-- Data for review follows --
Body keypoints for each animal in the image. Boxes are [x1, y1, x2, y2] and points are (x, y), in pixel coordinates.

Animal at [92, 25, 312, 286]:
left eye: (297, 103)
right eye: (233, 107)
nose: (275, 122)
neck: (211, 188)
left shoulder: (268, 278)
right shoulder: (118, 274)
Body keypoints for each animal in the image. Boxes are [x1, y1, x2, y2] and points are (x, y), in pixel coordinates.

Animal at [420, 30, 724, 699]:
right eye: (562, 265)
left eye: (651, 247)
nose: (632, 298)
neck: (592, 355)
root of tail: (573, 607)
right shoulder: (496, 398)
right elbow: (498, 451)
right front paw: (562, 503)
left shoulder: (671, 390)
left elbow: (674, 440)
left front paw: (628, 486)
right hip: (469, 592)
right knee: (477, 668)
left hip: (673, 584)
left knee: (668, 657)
-- Data for review concluded --
-- Data for review follows --
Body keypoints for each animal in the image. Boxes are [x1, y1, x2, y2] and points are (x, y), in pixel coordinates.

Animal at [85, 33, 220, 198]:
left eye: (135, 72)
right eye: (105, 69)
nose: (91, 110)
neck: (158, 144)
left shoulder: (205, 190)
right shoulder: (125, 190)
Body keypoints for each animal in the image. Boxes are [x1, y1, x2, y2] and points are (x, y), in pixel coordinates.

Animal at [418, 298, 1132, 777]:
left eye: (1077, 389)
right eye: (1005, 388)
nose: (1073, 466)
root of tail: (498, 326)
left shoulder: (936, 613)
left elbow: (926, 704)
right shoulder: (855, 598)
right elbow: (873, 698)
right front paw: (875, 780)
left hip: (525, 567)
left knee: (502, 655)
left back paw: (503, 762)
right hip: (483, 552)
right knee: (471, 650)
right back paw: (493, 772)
-- Data for review concluded --
• About this task
Among the entries, count how many lines hold the string "elbow", then state only that number.

• Final answer
4